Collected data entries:
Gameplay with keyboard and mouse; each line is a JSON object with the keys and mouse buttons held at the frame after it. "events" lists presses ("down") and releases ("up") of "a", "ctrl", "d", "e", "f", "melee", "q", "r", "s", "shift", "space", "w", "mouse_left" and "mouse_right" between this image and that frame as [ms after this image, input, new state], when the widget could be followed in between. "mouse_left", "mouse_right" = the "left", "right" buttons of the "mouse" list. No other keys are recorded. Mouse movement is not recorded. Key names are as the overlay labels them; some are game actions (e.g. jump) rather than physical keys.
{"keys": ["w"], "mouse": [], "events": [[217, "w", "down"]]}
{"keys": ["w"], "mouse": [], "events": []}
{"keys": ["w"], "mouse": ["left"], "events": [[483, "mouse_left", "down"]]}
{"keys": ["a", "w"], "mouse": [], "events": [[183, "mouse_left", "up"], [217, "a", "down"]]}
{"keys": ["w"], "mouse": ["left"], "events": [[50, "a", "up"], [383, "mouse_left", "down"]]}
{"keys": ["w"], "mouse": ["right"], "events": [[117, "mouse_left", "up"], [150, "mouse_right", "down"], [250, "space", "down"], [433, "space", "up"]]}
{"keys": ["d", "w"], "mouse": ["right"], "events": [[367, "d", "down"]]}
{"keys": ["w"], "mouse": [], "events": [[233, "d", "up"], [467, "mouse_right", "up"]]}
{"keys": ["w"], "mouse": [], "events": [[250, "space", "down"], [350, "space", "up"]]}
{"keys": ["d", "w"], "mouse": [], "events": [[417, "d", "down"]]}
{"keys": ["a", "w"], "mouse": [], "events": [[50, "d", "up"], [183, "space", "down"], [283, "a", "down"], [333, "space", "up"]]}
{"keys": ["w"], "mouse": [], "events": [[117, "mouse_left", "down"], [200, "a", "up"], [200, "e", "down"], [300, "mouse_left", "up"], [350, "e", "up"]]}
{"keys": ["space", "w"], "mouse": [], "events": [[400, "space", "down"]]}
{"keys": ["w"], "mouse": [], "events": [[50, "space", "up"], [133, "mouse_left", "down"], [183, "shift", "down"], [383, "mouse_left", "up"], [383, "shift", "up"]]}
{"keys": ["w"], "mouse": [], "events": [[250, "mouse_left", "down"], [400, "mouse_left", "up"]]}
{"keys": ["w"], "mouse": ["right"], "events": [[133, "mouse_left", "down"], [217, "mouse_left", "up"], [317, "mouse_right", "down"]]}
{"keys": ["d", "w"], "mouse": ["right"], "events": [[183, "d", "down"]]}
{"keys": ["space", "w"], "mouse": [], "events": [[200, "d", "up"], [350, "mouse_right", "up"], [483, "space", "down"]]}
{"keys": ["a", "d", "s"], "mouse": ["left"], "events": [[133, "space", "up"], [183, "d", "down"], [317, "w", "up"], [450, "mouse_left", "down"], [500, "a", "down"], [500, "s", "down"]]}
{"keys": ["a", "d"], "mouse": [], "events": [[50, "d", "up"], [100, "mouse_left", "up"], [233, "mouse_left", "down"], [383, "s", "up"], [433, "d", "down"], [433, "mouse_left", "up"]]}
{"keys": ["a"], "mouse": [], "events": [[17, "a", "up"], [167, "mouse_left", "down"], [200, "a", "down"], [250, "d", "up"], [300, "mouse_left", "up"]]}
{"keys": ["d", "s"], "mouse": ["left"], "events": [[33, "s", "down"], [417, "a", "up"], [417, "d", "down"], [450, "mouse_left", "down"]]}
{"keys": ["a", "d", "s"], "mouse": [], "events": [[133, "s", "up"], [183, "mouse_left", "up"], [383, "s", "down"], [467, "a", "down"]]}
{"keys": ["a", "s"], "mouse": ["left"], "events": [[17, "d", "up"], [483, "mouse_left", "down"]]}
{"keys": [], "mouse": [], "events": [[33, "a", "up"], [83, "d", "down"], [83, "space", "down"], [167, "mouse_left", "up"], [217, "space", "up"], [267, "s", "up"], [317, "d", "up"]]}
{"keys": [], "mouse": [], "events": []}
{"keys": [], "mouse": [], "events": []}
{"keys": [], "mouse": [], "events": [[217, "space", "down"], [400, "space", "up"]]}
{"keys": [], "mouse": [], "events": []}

PROBLEM REQUIREMENTS:
Pull out each line of the entries that contains "shift".

TASK SOLUTION:
Gameplay with keyboard and mouse; each line is a JSON object with the keys and mouse buttons held at the frame after it. "events" lists presses ("down") and releases ("up") of "a", "ctrl", "d", "e", "f", "melee", "q", "r", "s", "shift", "space", "w", "mouse_left" and "mouse_right" between this image and that frame as [ms after this image, input, new state], when the widget could be followed in between. "mouse_left", "mouse_right" = the "left", "right" buttons of the "mouse" list. No other keys are recorded. Mouse movement is not recorded. Key names are as the overlay labels them; some are game actions (e.g. jump) rather than physical keys.
{"keys": ["w"], "mouse": [], "events": [[50, "space", "up"], [133, "mouse_left", "down"], [183, "shift", "down"], [383, "mouse_left", "up"], [383, "shift", "up"]]}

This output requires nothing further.